EXTRACTED TEXT:

I do believe with a valve body upgrade, you can run 350-400 reliably, but for how long depends on how you drive i guess.

bottom line, get the transmission built if going for a bit more power.
I agree with parts of what your saying. I don't think the stock tranny can hold much more than 300rwhp. Yes you probably could run 350-400 rwhp through it for breif moments but it will heat up on you quick, even with a tranny cooler. So whats the point if you can only lay into a couple times before slowing down. I blew my GTE auto tranny and I'm pushing around 390rwhp at 17psi. It lasted a couple years but as I layed into it more recently it failed but than again I went to track a lot with it and was doing a lot of power braking and launching as I would practice my launch. I ripped my gte tranny one weekend when I bumped up the psi to 19psi and it failed right away as we were racing on the highway with the guys one night. Mind you I have a 3200 stall which creates more heat aswell but everyone will need one once you boost a GS3, it helps a ton. Point is I don't think the stock tranny can maintain more than 300-325rwhp, it might hold more for breif moments but I doubt it will hold up for a long period of time. The GTE auto can probably hold 400rwhp but again it will hold it a little longer but not always as what happen to me. But than again these tranny's are cheap. I got my spare GTE tranny for $150.00 You find them all the time for at the most $300.00 so shoot test he limits and if you blow it you know where to stop..haha. I went back down to 15psi street.

GIVEN EXERCISE A: Lay out part of the records as a numbered list. Begin with the line containing "family: Glaphyridae", include that line, and continue through the last line of the records, leaving out any blank lines.

GIVEN INFORMATION:
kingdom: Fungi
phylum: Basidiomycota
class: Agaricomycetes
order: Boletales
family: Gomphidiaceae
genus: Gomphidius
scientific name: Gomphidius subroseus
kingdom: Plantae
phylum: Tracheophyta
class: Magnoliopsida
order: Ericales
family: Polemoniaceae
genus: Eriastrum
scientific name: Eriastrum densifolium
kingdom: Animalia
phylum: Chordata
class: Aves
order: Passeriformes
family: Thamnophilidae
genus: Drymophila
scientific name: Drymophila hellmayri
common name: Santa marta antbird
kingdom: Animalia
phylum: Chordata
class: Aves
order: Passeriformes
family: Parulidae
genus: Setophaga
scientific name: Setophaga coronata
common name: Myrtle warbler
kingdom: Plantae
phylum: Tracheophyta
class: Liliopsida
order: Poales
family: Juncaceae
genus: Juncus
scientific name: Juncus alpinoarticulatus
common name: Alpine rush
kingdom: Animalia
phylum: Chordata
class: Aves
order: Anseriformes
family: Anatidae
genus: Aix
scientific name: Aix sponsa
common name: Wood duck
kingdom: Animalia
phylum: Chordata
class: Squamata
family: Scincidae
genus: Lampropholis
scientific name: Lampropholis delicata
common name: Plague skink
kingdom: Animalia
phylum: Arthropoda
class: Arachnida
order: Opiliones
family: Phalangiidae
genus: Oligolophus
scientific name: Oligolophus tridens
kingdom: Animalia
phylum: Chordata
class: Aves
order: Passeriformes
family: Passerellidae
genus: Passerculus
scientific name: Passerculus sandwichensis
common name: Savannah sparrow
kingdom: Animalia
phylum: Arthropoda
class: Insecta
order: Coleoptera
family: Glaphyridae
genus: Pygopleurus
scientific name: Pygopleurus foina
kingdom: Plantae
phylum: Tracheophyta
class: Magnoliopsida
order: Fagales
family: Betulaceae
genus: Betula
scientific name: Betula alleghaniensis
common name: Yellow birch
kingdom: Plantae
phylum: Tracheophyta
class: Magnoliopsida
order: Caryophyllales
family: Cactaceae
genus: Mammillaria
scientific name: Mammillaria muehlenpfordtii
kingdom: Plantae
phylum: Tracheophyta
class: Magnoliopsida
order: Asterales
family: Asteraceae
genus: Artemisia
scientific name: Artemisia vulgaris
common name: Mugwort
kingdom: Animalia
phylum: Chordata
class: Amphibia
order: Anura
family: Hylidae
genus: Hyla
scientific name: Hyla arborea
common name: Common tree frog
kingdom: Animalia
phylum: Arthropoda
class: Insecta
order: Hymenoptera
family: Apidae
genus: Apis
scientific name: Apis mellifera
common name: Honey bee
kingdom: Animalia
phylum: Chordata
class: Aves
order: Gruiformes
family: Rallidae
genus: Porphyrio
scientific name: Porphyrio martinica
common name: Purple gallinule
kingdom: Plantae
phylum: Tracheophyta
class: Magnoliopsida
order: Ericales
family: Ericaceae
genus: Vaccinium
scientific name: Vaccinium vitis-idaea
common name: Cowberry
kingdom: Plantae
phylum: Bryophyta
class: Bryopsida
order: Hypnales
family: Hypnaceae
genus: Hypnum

GIVEN EXERCISE B: In the transmission post, how much did the writer pay for the spare GTE transmission?

WRITTEN REPLY A:
1. family: Glaphyridae
2. genus: Pygopleurus
3. scientific name: Pygopleurus foina
4. kingdom: Plantae
5. phylum: Tracheophyta
6. class: Magnoliopsida
7. order: Fagales
8. family: Betulaceae
9. genus: Betula
10. scientific name: Betula alleghaniensis
11. common name: Yellow birch
12. kingdom: Plantae
13. phylum: Tracheophyta
14. class: Magnoliopsida
15. order: Caryophyllales
16. family: Cactaceae
17. genus: Mammillaria
18. scientific name: Mammillaria muehlenpfordtii
19. kingdom: Plantae
20. phylum: Tracheophyta
21. class: Magnoliopsida
22. order: Asterales
23. family: Asteraceae
24. genus: Artemisia
25. scientific name: Artemisia vulgaris
26. common name: Mugwort
27. kingdom: Animalia
28. phylum: Chordata
29. class: Amphibia
30. order: Anura
31. family: Hylidae
32. genus: Hyla
33. scientific name: Hyla arborea
34. common name: Common tree frog
35. kingdom: Animalia
36. phylum: Arthropoda
37. class: Insecta
38. order: Hymenoptera
39. family: Apidae
40. genus: Apis
41. scientific name: Apis mellifera
42. common name: Honey bee
43. kingdom: Animalia
44. phylum: Chordata
45. class: Aves
46. order: Gruiformes
47. family: Rallidae
48. genus: Porphyrio
49. scientific name: Porphyrio martinica
50. common name: Purple gallinule
51. kingdom: Plantae
52. phylum: Tracheophyta
53. class: Magnoliopsida
54. order: Ericales
55. family: Ericaceae
56. genus: Vaccinium
57. scientific name: Vaccinium vitis-idaea
58. common name: Cowberry
59. kingdom: Plantae
60. phylum: Bryophyta
61. class: Bryopsida
62. order: Hypnales
63. family: Hypnaceae
64. genus: Hypnum

WRITTEN REPLY B: $150.00